An Activist Who Protected the Amazon’s Uncontacted Tribes Was Just Assassinated September 30, 2019

There are only a few people protecting uncontacted tribes in the Amazon, and one of them was recently assassinated, according to co-workers.

Maxciel Pareira dos Santos was reportedly killed because of his work to protect isolated tribes in far western Brazil, an act that activists say puts the local tribes at risk. Santos was a longtime employee of FUNAI, or the National Indian Foundation, which is the Brazilian government body in charge of indigenous peoples.

Photo released by Survival International
Uncontacted Indians in Brazil appear defensive from the air, 2008. © G. Miranda/FUNAI/Survival International

The murder of Santos has sounded alarms for locals who worry about increasing invasions that threaten lives, National Geographic reports.

The worker, Maxciel Pareira dos Santos, was shot and killed on September 6 by an unidentified hit man riding on the back of a motorbike along the main street of Tabatinga, a frontier city near sprawling Javari Valley Indigenous Territory. The protected area harbors the largest concentration of uncontacted and isolated tribes in the world.

Santos had worked for 12 years for Brazil’s indigenous affairs agency, FUNAI, manning a strategic outpost where two rivers lead into the depths of the 33,000-square-mile reserve, with its estimated 5,000 indigenous inhabitants. The post and its handful of personnel are all that stand between Javari’s rich biodiversity and a potential flood of newly emboldened timber and wildlife poachers.

The checkpoint has come under armed attack by would-be intruders five times since the beginning of the year, most recently on September 21.

The killing comes at a particularly bad time for the Brazilian Amazon, where poachers of all kinds are threatening the way of life of isolated peoples. The area is fending off drug traffickers, fires, and people trying to unethically mine valuable natural resources.

In fact, more aggressive outsiders made their way into these sacred Amazonian areas this year than in 2018, according to locals who track the data.

“All this puts the isolated tribes at heightened risk, forcing them into a constant flight from the talons of these groups,” said Roque Paloschi, archbishop of Porto Velho, Rondônia and president of the Catholic rights group Indigenist Missionary Council.
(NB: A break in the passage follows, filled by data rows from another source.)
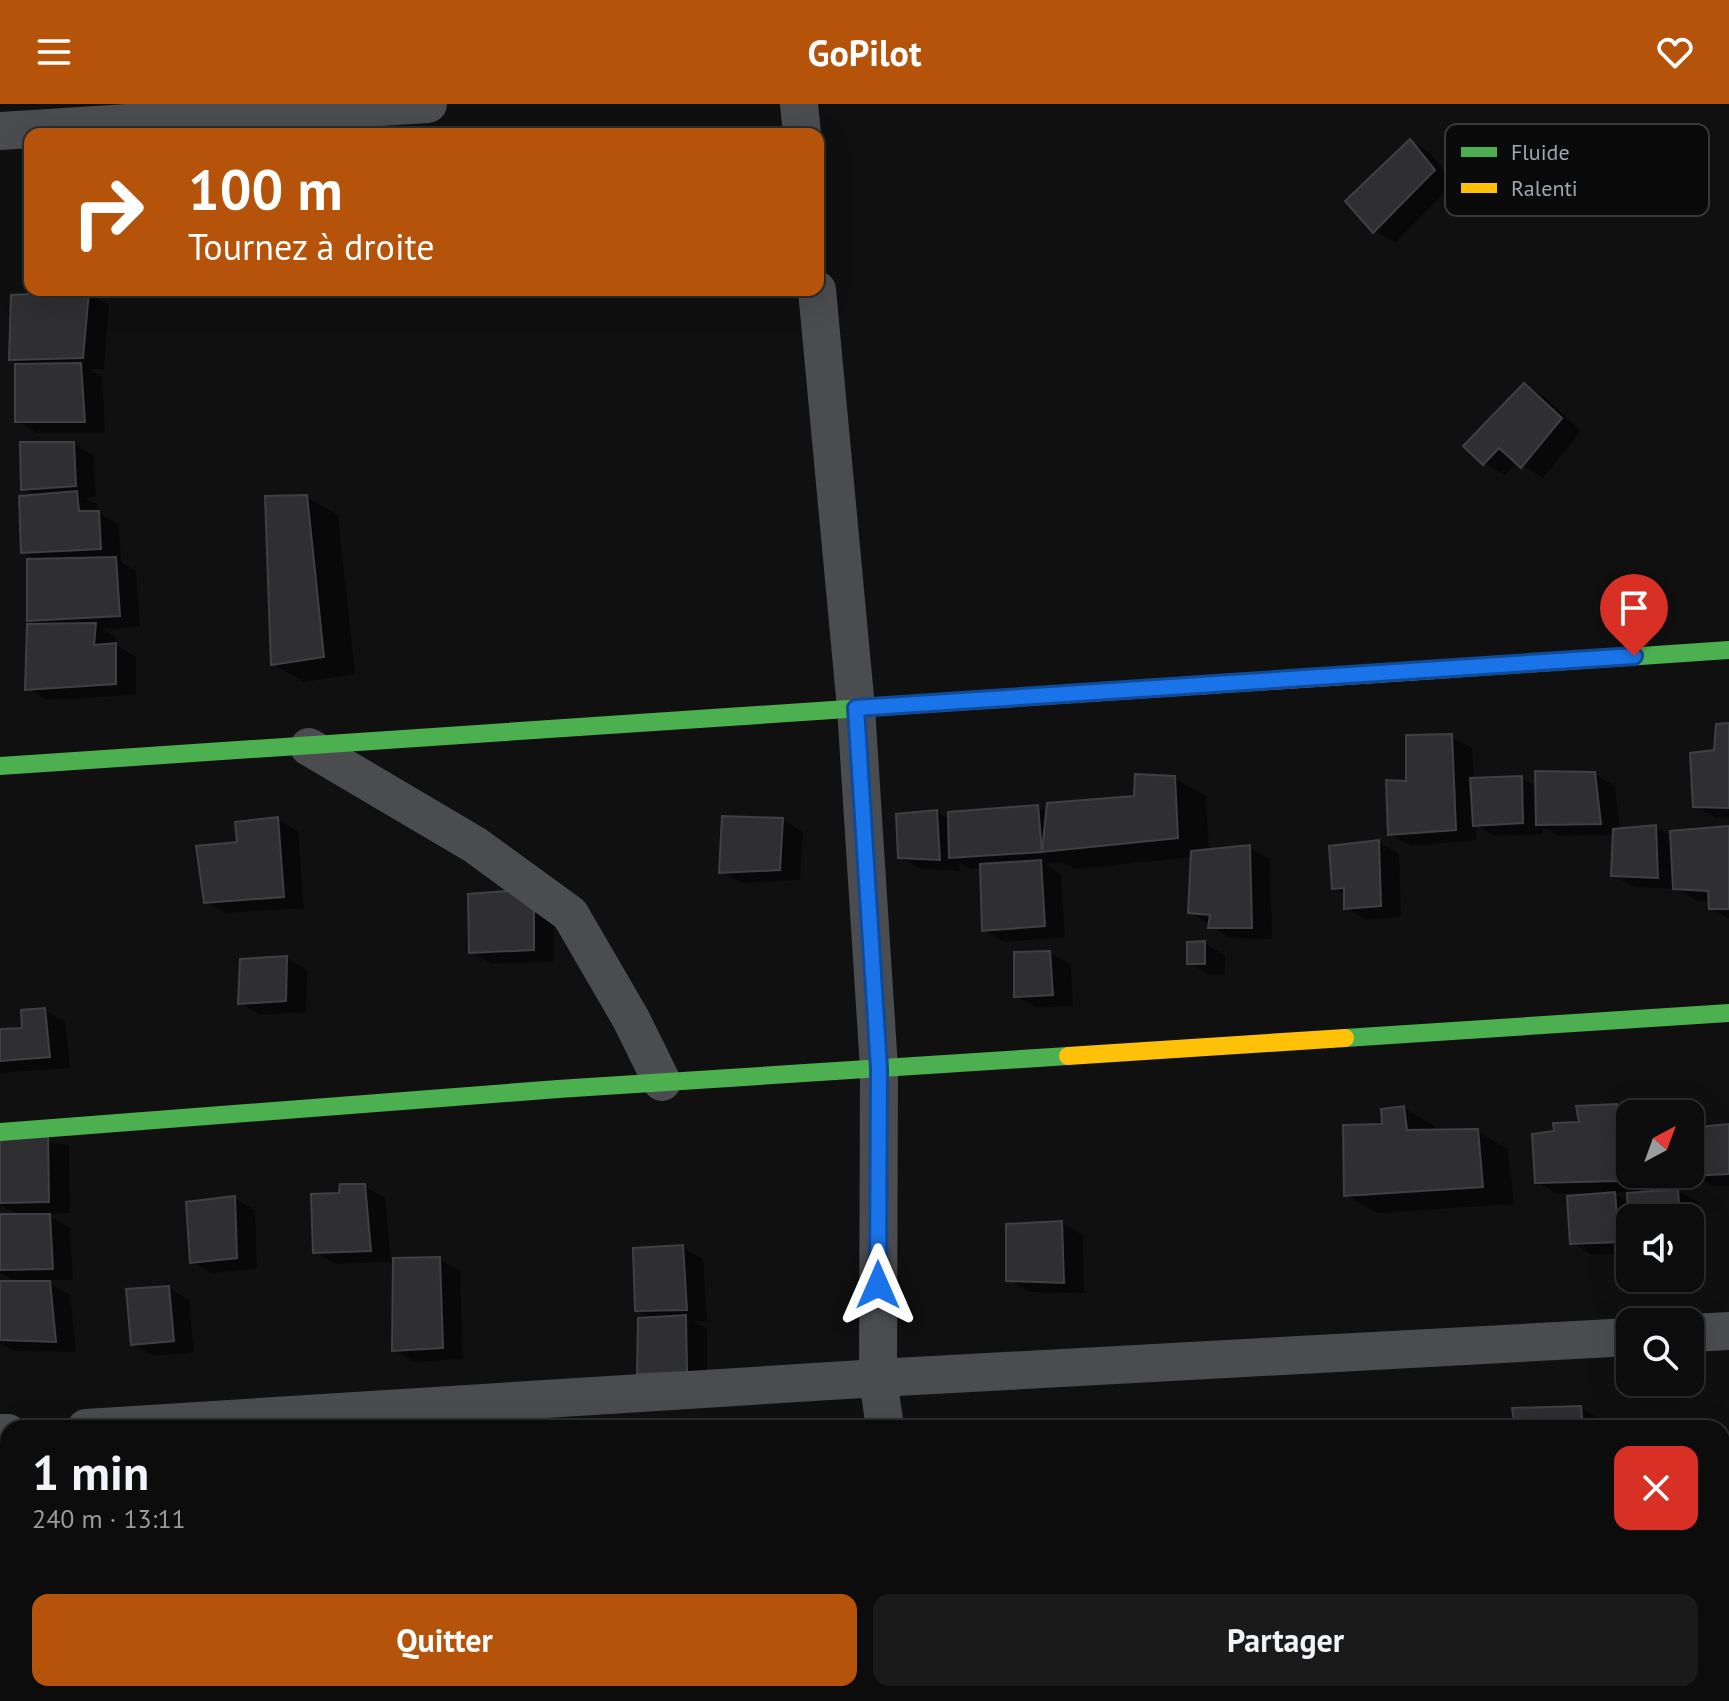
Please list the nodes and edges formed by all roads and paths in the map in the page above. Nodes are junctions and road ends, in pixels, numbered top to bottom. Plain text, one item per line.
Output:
1 (428, 104) edge
2 (799, 104) edge
3 (48, 128) edge
4 (801, 128) edge
5 (24, 129) edge
6 (0, 131) edge
7 (818, 296) edge
8 (1729, 650) edge
9 (856, 708) junction
10 (309, 747) junction
11 (0, 766) edge
12 (1729, 1013) edge
13 (879, 1068) junction
14 (662, 1082) junction
15 (0, 1132) edge
16 (1729, 1331) edge
17 (1704, 1332) edge
18 (1616, 1338) edge
19 (878, 1378) junction
20 (213, 1420) edge
21 (884, 1420) edge

1 - 3 street
2 - 4 street
5 - 6 street
7 - 9 street
8 - 9 street
9 - 10 street
9 - 13 street
10 - 11 street
10 - 14 street
12 - 13 street
13 - 14 street
13 - 19 street
14 - 15 street
16 - 17 street
18 - 19 street
19 - 20 street
19 - 21 street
The group reported this week that invasions have increased from 111 in 76 indigenous lands in all of 2018 to 160 in 153 indigenous territories in the first eight months of this year.

“What will be their fate?” Antenor Vaz, a lifelong FUNAI field agent who now consults on issues relating to isolated tribes, wrote last month in an online post. “How many groups living in isolation have already been stricken?

Santos was reportedly known for advocating for indigenous people, and didn’t back down due to danger, according to those who knew him. His death has caused great concern for many.

Santos, affectionately called Maxi by Javari’s indigenous people, was a highly regarded friend with an exemplary work ethic who persevered in the face of danger, according to Marubo. Co-workers and indigenous leaders are calling his killing an “assassination” connected to his dedication to protecting the territory and its native inhabitants.

The incident has stirred deep unease. “It has created an atmosphere of trepidation,” said Marubo, “that if you work for indigenous rights or the environment or human rights the same thing could happen to you.”

For those working to protect the Amazon and its untouched inhabitants, this incident is more than just another unwarranted killing. To them, this is a sign of the times, and perhaps of what’s to come.